South African Mathematics Olympiad

We prove that no positive divisor $d$ of $n$ that is greater or equal to $\sqrt{n}$ can be special: if $d$ is special, then $d+1$ is also a divisor, so $n/d$ and $n/(d+1)$ are both integers, which means that their difference is at least 1. Thus $$\frac{n}{d}\ge \frac{n}{d+1}+1,$$ which is equivalent to $n\ge d(d+1)$. But since $d(d+1)>d^2\ge n$, this is a contradiction. Thus only divisors less than $\sqrt{n}$ can be special. Since divisors come in pairs ($a$ and $n/a$) such that one of them is less than $\sqrt{n}$ and one greater than $\sqrt{n}$ (when $n$ is a square, $\sqrt{n}$ is paired with itself), this means that at most half the divisors can be special.
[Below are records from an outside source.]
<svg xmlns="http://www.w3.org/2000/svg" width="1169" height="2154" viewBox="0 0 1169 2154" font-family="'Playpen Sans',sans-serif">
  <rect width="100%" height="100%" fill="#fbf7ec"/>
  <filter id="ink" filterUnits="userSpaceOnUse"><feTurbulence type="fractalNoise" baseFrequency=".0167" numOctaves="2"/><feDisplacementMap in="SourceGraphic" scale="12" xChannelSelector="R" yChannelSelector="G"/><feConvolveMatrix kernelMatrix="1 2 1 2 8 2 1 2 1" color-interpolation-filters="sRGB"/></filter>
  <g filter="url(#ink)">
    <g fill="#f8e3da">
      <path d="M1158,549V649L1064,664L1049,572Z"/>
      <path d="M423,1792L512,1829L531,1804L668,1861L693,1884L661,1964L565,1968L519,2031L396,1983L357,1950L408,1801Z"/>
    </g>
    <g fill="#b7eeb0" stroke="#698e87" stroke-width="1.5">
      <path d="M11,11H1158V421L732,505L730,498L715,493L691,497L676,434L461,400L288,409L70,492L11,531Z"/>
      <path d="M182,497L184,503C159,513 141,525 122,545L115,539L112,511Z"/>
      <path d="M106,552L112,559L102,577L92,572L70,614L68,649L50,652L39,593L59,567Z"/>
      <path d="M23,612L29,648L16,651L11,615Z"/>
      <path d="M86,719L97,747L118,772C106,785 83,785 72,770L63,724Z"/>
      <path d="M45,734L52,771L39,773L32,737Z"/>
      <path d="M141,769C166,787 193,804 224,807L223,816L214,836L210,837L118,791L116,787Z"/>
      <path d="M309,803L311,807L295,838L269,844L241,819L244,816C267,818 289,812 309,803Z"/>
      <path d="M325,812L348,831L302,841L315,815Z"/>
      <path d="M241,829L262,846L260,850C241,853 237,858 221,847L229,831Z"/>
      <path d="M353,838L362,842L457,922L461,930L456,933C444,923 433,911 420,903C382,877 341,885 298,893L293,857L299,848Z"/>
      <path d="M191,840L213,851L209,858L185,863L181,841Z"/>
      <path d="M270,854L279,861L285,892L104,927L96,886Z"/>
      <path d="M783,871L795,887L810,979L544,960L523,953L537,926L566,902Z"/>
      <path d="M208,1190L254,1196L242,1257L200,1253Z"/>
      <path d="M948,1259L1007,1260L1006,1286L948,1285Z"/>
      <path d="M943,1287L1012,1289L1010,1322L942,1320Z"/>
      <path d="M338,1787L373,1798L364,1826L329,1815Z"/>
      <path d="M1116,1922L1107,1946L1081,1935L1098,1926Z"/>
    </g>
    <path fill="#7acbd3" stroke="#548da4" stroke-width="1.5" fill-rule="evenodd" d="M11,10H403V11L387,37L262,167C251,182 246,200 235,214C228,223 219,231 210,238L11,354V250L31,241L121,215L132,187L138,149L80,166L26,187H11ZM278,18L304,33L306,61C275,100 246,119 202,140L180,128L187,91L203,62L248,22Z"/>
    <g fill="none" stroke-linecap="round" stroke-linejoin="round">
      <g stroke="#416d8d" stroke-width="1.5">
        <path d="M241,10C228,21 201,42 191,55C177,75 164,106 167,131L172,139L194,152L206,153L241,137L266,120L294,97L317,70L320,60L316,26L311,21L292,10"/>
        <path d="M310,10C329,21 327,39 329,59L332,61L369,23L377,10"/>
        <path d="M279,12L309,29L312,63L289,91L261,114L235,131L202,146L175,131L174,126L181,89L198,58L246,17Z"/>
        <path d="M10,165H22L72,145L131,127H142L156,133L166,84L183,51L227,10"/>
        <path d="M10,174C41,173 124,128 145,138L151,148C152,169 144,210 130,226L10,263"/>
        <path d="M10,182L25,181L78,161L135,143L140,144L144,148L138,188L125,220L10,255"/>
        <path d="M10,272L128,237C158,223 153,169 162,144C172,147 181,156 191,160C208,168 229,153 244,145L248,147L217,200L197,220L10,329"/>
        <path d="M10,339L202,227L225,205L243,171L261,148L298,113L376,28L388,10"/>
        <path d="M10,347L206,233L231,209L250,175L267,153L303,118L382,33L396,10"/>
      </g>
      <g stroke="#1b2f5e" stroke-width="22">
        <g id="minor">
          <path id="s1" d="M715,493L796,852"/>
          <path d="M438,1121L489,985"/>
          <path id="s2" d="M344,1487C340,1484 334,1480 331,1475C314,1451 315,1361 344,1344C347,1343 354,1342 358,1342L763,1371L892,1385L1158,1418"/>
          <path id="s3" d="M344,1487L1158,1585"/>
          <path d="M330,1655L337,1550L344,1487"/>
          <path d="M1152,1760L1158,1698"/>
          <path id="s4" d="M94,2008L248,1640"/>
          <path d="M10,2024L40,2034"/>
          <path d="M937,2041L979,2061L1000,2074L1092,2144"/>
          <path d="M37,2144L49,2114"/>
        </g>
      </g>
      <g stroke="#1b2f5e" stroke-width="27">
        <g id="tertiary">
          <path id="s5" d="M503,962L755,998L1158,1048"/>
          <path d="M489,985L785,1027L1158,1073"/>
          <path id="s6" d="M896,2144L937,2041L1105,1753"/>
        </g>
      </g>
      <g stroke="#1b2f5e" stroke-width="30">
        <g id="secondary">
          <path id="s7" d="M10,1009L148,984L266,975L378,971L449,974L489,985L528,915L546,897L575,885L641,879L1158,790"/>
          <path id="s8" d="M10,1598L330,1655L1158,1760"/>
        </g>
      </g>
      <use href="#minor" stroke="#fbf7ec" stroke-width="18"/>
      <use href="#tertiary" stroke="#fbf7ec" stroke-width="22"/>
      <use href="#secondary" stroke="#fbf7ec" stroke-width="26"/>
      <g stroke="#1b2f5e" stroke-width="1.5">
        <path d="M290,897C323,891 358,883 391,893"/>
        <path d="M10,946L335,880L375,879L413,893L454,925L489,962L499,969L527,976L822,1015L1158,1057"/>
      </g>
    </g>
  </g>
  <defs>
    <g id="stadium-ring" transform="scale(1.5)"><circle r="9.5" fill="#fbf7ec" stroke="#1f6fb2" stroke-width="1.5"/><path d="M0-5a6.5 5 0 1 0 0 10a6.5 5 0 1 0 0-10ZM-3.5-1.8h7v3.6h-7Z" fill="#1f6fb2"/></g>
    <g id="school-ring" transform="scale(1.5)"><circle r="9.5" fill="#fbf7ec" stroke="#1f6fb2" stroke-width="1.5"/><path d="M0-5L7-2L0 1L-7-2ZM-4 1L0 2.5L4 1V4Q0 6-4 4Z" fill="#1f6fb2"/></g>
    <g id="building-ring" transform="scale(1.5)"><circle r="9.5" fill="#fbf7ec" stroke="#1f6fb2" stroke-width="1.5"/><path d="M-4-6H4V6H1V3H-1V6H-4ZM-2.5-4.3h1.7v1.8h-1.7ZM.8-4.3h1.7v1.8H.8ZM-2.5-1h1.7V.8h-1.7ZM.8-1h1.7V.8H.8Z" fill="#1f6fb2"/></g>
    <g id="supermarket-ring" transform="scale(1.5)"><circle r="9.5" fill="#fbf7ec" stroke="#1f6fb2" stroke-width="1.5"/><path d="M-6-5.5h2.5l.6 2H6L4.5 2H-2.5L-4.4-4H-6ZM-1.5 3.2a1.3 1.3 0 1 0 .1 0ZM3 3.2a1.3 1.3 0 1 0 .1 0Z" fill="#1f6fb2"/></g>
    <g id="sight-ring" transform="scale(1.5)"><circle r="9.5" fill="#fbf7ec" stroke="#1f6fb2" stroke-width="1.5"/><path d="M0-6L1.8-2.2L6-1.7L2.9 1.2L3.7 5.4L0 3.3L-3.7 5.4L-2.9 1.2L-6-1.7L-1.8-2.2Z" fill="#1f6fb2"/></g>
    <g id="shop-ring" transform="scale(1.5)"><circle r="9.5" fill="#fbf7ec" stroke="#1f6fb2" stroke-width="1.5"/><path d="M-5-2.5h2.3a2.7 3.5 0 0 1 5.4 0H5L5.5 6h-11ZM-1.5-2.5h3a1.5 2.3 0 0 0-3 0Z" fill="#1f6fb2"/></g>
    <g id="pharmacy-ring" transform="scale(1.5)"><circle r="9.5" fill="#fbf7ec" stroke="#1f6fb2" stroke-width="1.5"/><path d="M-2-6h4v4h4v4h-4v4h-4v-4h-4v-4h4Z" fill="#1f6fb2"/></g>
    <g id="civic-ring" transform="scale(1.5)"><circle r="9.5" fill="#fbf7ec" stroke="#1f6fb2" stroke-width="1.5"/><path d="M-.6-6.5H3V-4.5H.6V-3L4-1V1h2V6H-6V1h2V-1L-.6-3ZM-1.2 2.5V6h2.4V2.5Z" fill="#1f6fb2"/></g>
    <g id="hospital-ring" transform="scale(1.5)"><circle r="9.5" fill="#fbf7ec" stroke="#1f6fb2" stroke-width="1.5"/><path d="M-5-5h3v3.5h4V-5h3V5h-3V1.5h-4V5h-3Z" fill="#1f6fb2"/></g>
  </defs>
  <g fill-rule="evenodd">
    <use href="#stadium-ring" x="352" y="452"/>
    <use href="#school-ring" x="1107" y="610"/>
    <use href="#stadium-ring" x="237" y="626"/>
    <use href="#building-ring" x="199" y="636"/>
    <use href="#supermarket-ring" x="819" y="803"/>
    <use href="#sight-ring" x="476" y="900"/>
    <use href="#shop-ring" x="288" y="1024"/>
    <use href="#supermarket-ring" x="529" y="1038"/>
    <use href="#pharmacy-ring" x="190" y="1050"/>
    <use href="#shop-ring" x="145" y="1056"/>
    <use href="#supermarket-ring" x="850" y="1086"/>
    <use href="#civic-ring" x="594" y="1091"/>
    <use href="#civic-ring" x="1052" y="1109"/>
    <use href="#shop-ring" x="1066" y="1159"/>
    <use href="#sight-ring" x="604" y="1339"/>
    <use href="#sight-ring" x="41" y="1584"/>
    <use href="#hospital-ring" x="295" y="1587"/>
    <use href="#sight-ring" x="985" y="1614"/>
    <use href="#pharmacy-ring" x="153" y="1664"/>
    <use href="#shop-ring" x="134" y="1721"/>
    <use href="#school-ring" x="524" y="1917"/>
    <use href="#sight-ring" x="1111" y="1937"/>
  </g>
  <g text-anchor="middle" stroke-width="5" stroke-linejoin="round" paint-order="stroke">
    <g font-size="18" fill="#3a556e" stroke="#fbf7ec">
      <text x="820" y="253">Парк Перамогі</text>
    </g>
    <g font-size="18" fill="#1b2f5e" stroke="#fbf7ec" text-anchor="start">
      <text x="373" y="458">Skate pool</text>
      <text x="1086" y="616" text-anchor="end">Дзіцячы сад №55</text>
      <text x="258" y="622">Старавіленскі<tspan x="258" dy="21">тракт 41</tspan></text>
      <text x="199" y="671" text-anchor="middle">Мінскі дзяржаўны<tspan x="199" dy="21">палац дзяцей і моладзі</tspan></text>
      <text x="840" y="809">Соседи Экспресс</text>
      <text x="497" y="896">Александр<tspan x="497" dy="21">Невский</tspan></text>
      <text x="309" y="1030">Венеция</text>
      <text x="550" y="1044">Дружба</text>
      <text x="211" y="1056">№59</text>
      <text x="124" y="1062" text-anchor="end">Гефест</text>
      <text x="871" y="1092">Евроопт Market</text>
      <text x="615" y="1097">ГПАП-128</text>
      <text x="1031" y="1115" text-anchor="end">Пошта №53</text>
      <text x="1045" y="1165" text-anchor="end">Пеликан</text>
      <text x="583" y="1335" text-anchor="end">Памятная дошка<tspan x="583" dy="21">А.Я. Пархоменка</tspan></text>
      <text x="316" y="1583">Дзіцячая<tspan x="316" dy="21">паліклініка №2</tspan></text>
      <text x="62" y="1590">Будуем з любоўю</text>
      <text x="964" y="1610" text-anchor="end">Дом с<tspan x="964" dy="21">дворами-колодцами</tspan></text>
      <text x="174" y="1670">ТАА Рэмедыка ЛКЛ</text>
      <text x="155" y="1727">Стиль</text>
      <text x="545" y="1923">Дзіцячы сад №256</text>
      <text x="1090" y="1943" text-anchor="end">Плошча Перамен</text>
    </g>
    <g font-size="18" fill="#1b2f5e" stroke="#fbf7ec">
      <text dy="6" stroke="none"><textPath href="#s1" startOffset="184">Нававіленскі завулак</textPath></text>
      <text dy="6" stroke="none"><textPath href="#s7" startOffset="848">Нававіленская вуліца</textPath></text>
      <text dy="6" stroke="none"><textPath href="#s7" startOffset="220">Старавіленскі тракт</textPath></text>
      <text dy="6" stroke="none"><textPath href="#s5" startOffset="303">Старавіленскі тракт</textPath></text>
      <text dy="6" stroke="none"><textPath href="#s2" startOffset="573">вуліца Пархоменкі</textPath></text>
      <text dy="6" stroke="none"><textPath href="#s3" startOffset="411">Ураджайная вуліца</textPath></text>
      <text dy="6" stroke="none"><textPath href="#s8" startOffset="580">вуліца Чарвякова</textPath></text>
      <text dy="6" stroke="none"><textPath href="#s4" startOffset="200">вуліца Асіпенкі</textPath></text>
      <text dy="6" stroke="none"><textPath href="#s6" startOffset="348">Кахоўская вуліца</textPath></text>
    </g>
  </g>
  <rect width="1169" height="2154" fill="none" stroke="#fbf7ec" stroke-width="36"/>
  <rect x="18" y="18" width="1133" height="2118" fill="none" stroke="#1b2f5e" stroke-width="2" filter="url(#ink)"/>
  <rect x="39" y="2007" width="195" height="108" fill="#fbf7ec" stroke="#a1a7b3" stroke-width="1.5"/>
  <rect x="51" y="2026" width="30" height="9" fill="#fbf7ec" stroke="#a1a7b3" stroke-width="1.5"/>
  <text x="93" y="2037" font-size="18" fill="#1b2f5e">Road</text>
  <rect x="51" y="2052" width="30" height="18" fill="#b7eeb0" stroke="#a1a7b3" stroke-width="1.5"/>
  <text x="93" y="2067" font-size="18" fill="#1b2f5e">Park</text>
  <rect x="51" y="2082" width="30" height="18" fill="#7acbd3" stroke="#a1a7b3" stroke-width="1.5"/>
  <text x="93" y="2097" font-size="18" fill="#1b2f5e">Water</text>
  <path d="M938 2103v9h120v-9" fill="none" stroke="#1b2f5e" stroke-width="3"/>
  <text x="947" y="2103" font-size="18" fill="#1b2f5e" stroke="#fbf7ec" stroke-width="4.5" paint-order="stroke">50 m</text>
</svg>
If precisely half the divisors are special, then $n$ cannot be a square, and every divisor less than $\sqrt{n}$ has to be special. Thus 1 has to be a special divisor, meaning that 2 is a divisor (and thus also special), so 3 is a divisor, and so on, up to the greatest integer $k$ that is less than $\sqrt{n}$. Finally, $k$ is special, so $k+1$ has to be a divisor as well. Since $k$ is the greatest divisor less than $\sqrt{n}$ and $k+1$ the least divisor greater than $\sqrt{n}$, their product must be $n$, so $n=k(k+1)=k^2+k$. Moreover, $k-1$ is also a divisor of $n=k^2+k$ (unless $k=1$), so it also divides $n-(k-1)(k+2)=k^2+k-(k^2+k-2)=2$.

This leaves us with $k=1$, $k=2$ and $k=3$ as the only possibilities, giving us $n=2$, $n=6$ or $n=12$. In all these cases, exactly half the divisors are special.